- Opening Delimiter -
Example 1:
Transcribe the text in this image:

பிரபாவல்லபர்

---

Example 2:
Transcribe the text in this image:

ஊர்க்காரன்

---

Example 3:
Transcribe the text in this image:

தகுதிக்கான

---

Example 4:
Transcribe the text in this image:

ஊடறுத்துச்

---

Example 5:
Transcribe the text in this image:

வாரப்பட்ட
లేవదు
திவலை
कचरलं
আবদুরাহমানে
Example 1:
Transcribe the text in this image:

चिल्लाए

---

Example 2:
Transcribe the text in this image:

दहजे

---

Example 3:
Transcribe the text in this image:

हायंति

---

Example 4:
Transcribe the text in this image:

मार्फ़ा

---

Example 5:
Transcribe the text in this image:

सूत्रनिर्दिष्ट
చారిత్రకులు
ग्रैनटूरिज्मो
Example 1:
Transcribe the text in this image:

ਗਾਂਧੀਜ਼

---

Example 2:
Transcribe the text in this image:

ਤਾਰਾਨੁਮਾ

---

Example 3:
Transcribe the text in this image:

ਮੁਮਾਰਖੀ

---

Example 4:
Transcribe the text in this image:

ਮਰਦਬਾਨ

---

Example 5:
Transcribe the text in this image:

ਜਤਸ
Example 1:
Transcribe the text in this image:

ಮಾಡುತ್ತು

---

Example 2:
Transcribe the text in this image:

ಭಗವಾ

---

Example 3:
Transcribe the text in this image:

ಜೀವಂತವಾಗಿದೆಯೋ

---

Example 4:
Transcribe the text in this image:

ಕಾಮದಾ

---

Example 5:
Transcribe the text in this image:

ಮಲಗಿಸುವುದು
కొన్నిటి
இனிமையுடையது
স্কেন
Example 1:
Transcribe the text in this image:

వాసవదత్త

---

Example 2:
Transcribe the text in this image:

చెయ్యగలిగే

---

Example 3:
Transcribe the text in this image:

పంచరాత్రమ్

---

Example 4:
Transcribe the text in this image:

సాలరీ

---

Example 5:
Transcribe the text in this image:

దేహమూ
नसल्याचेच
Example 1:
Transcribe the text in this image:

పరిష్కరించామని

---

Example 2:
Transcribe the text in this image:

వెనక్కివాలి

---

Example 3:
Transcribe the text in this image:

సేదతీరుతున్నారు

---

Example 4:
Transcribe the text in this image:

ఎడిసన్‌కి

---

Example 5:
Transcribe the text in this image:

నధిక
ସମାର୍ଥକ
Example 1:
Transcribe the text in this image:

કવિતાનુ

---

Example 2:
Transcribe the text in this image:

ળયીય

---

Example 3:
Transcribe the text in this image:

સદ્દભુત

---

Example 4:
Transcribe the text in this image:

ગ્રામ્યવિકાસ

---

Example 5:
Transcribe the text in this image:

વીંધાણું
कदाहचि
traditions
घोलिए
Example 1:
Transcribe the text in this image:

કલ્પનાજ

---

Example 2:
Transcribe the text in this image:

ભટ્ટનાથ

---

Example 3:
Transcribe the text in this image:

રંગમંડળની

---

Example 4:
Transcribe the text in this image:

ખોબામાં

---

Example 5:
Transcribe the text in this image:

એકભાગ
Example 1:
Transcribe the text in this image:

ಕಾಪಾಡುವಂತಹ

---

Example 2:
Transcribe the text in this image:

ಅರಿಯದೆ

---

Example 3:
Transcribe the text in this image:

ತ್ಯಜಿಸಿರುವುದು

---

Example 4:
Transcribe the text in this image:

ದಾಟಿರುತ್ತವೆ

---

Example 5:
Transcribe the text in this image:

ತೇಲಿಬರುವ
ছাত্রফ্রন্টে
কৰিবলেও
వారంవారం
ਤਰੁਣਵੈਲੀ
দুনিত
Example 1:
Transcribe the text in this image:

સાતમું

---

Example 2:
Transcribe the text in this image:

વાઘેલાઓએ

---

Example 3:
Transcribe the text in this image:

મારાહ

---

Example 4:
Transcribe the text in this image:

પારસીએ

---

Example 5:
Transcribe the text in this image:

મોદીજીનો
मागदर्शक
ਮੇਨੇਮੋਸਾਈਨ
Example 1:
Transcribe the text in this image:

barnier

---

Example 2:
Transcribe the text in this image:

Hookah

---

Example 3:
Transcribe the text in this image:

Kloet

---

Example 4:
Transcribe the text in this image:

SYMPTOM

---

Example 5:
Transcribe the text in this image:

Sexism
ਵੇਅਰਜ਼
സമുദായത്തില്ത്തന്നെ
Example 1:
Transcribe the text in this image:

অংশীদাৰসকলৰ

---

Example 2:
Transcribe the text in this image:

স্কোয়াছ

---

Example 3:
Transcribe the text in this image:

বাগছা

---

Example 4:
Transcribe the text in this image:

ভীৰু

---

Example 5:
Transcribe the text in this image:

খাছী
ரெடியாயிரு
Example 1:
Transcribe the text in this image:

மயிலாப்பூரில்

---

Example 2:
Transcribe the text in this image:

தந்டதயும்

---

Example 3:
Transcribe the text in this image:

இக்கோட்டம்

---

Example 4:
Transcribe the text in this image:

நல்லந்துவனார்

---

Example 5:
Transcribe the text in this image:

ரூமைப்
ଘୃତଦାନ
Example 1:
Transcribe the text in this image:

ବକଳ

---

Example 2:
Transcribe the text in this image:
- Closing Delimiter -
• [Exercise requirements]
Print each entry above again, exactly as it was given.

• [Answer area]
Example 1:
Transcribe the text in this image:

பிரபாவல்லபர்

---

Example 2:
Transcribe the text in this image:

ஊர்க்காரன்

---

Example 3:
Transcribe the text in this image:

தகுதிக்கான

---

Example 4:
Transcribe the text in this image:

ஊடறுத்துச்

---

Example 5:
Transcribe the text in this image:

வாரப்பட்ட
లేవదు
திவலை
कचरलं
আবদুরাহমানে
Example 1:
Transcribe the text in this image:

चिल्लाए

---

Example 2:
Transcribe the text in this image:

दहजे

---

Example 3:
Transcribe the text in this image:

हायंति

---

Example 4:
Transcribe the text in this image:

मार्फ़ा

---

Example 5:
Transcribe the text in this image:

सूत्रनिर्दिष्ट
చారిత్రకులు
ग्रैनटूरिज्मो
Example 1:
Transcribe the text in this image:

ਗਾਂਧੀਜ਼

---

Example 2:
Transcribe the text in this image:

ਤਾਰਾਨੁਮਾ

---

Example 3:
Transcribe the text in this image:

ਮੁਮਾਰਖੀ

---

Example 4:
Transcribe the text in this image:

ਮਰਦਬਾਨ

---

Example 5:
Transcribe the text in this image:

ਜਤਸ
Example 1:
Transcribe the text in this image:

ಮಾಡುತ್ತು

---

Example 2:
Transcribe the text in this image:

ಭಗವಾ

---

Example 3:
Transcribe the text in this image:

ಜೀವಂತವಾಗಿದೆಯೋ

---

Example 4:
Transcribe the text in this image:

ಕಾಮದಾ

---

Example 5:
Transcribe the text in this image:

ಮಲಗಿಸುವುದು
కొన్నిటి
இனிமையுடையது
স্কেন
Example 1:
Transcribe the text in this image:

వాసవదత్త

---

Example 2:
Transcribe the text in this image:

చెయ్యగలిగే

---

Example 3:
Transcribe the text in this image:

పంచరాత్రమ్

---

Example 4:
Transcribe the text in this image:

సాలరీ

---

Example 5:
Transcribe the text in this image:

దేహమూ
नसल्याचेच
Example 1:
Transcribe the text in this image:

పరిష్కరించామని

---

Example 2:
Transcribe the text in this image:

వెనక్కివాలి

---

Example 3:
Transcribe the text in this image:

సేదతీరుతున్నారు

---

Example 4:
Transcribe the text in this image:

ఎడిసన్‌కి

---

Example 5:
Transcribe the text in this image:

నధిక
ସମାର୍ଥକ
Example 1:
Transcribe the text in this image:

કવિતાનુ

---

Example 2:
Transcribe the text in this image:

ળયીય

---

Example 3:
Transcribe the text in this image:

સદ્દભુત

---

Example 4:
Transcribe the text in this image:

ગ્રામ્યવિકાસ

---

Example 5:
Transcribe the text in this image:

વીંધાણું
कदाहचि
traditions
घोलिए
Example 1:
Transcribe the text in this image:

કલ્પનાજ

---

Example 2:
Transcribe the text in this image:

ભટ્ટનાથ

---

Example 3:
Transcribe the text in this image:

રંગમંડળની

---

Example 4:
Transcribe the text in this image:

ખોબામાં

---

Example 5:
Transcribe the text in this image:

એકભાગ
Example 1:
Transcribe the text in this image:

ಕಾಪಾಡುವಂತಹ

---

Example 2:
Transcribe the text in this image:

ಅರಿಯದೆ

---

Example 3:
Transcribe the text in this image:

ತ್ಯಜಿಸಿರುವುದು

---

Example 4:
Transcribe the text in this image:

ದಾಟಿರುತ್ತವೆ

---

Example 5:
Transcribe the text in this image:

ತೇಲಿಬರುವ
ছাত্রফ্রন্টে
কৰিবলেও
వారంవారం
ਤਰੁਣਵੈਲੀ
দুনিত
Example 1:
Transcribe the text in this image:

સાતમું

---

Example 2:
Transcribe the text in this image:

વાઘેલાઓએ

---

Example 3:
Transcribe the text in this image:

મારાહ

---

Example 4:
Transcribe the text in this image:

પારસીએ

---

Example 5:
Transcribe the text in this image:

મોદીજીનો
मागदर्शक
ਮੇਨੇਮੋਸਾਈਨ
Example 1:
Transcribe the text in this image:

barnier

---

Example 2:
Transcribe the text in this image:

Hookah

---

Example 3:
Transcribe the text in this image:

Kloet

---

Example 4:
Transcribe the text in this image:

SYMPTOM

---

Example 5:
Transcribe the text in this image:

Sexism
ਵੇਅਰਜ਼
സമുദായത്തില്ത്തന്നെ
Example 1:
Transcribe the text in this image:

অংশীদাৰসকলৰ

---

Example 2:
Transcribe the text in this image:

স্কোয়াছ

---

Example 3:
Transcribe the text in this image:

বাগছা

---

Example 4:
Transcribe the text in this image:

ভীৰু

---

Example 5:
Transcribe the text in this image:

খাছী
ரெடியாயிரு
Example 1:
Transcribe the text in this image:

மயிலாப்பூரில்

---

Example 2:
Transcribe the text in this image:

தந்டதயும்

---

Example 3:
Transcribe the text in this image:

இக்கோட்டம்

---

Example 4:
Transcribe the text in this image:

நல்லந்துவனார்

---

Example 5:
Transcribe the text in this image:

ரூமைப்
ଘୃତଦାନ
Example 1:
Transcribe the text in this image:

ବକଳ

---

Example 2:
Transcribe the text in this image:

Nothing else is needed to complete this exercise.